Give the lines below again exactly, starting with the line that holds "This repository contains" and going on through the line that holds "1. [IPC 1998](ipc-1998)".

Stored data entries

<<<<

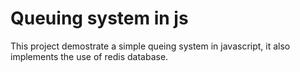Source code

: # Queuing system in js

This project demostrate a simple queing system in javascript, it also implements the use of redis database.
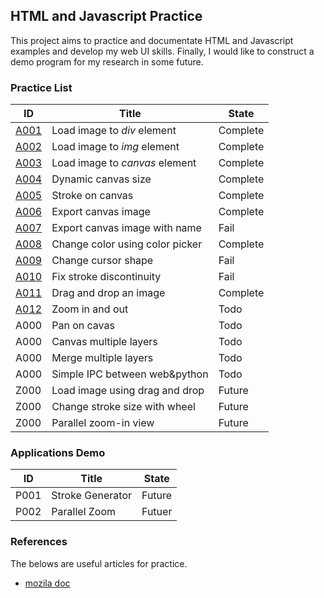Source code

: ## HTML and Javascript Practice 

This project aims to practice and documentate HTML and Javascript examples and
develop my web UI skills.
Finally, I would like to construct a demo program for my research in some future.

### Practice List

| ID                            | Title                           | State    |
|---------------------------    |-------------------------------- | -------- |
| [A001](A001_file_load)        | Load image to _div_ element     | Complete |
| [A002](A002_file_load)        | Load image to _img_ element     | Complete |
| [A003](A003_file_load)        | Load image to _canvas_ element  | Complete |
| [A004](A004_canvas_size)      | Dynamic canvas size             | Complete |
| [A005](A005_canvas_stroke)    | Stroke on canvas                | Complete |
| [A006](A006_save_canvas)      | Export canvas image             | Complete |
| [A007](A007_save_canvas3name) | Export canvas image with name   | Fail     |
| [A008](A008_colorpicker)      | Change color using color picker | Complete |
| [A009](A009_custom_cursor)    | Change cursor shape             | Fail     |
| [A010](A010_good_stroke)      | Fix stroke discontinuity        | Fail     |
| [A011](A011_drag_drop)        | Drag and drop an image          | Complete |
| [A012](A012_zoom)             | Zoom in and out                 | Todo     |
| A000                          | Pan on cavas                    | Todo     |
| A000                          | Canvas multiple layers          | Todo     |
| A000                          | Merge multiple layers           | Todo     |
| A000                          | Simple IPC between web&python   | Todo     |
| Z000                          | Load image using drag and drop  | Future   |
| Z000                          | Change stroke size with wheel   | Future   |
| Z000                          | Parallel zoom-in view           | Future   |

### Applications Demo

| ID    | Title                           | State    |
|-------|-------------------------------- | -------- |
| P001  | Stroke Generator                | Future   |
| P002  | Parallel Zoom                   | Futuer   |

### References

The belows are useful articles for practice.

- [mozila doc](https://developer.mozilla.org/en-US/docs/Web/API/Canvas_API/Tutorial/Basic_usage) 

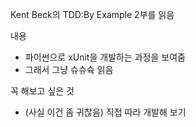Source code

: Kent Beck의 TDD:By Example 2부를 읽음

내용
* 파이썬으로 xUnit을 개발하는 과정을 보여줌
* 그래서 그냥 슈슈슉 읽음

꼭 해보고 싶은 것
* (사실 이건 좀 귀찮음) 직접 따라 개발해 보기
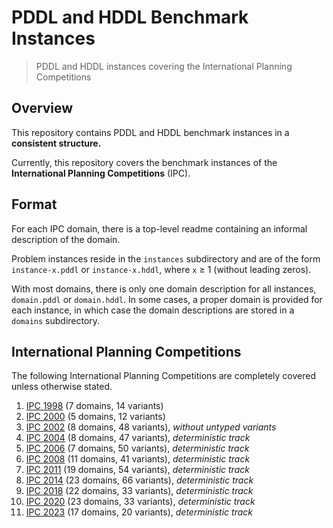 # PDDL and HDDL Benchmark Instances

> PDDL and HDDL instances covering the International Planning Competitions

## Overview

This repository contains PDDL and HDDL benchmark instances in a **consistent structure.**

Currently, this repository covers the benchmark instances of the **International Planning Competitions** (IPC).

## Format

For each IPC domain, there is a top-level readme containing an informal description of the domain.

Problem instances reside in the `instances` subdirectory and are of the form `instance-x.pddl` or `instance-x.hddl`, where `x` ≥ 1 (without leading zeros).

With most domains, there is only one domain description for all instances, `domain.pddl` or `domain.hddl`.
In some cases, a proper domain is provided for each instance, in which case the domain descriptions are stored in a `domains` subdirectory.

## International Planning Competitions

The following International Planning Competitions are completely covered unless otherwise stated.

1. [IPC 1998](ipc-1998) (7 domains, 14 variants)
1. [IPC 2000](ipc-2000) (5 domains, 12 variants)
1. [IPC 2002](ipc-2002) (8 domains, 48 variants), *without untyped variants*
1. [IPC 2004](ipc-2004) (8 domains, 47 variants), *deterministic track*
1. [IPC 2006](ipc-2006) (7 domains, 50 variants), *deterministic track*
1. [IPC 2008](ipc-2008) (11 domains, 41 variants), *deterministic track*
1. [IPC 2011](ipc-2011) (19 domains, 54 variants), *deterministic track*
1. [IPC 2014](ipc-2014) (23 domains, 66 variants), *deterministic track*
1. [IPC 2018](ipc-2018) (22 domains, 33 variants), *deterministic track*
1. [IPC 2020](ipc-2020) (23 domains, 33 variants), *deterministic track*
1. [IPC 2023](ipc-2023) (17 domains, 20 variants), *deterministic track*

>>>>

• Solution to this problem
This repository contains PDDL and HDDL benchmark instances in a **consistent structure.**

Currently, this repository covers the benchmark instances of the **International Planning Competitions** (IPC).

## Format

For each IPC domain, there is a top-level readme containing an informal description of the domain.

Problem instances reside in the `instances` subdirectory and are of the form `instance-x.pddl` or `instance-x.hddl`, where `x` ≥ 1 (without leading zeros).

With most domains, there is only one domain description for all instances, `domain.pddl` or `domain.hddl`.
In some cases, a proper domain is provided for each instance, in which case the domain descriptions are stored in a `domains` subdirectory.

## International Planning Competitions

The following International Planning Competitions are completely covered unless otherwise stated.

1. [IPC 1998](ipc-1998) (7 domains, 14 variants)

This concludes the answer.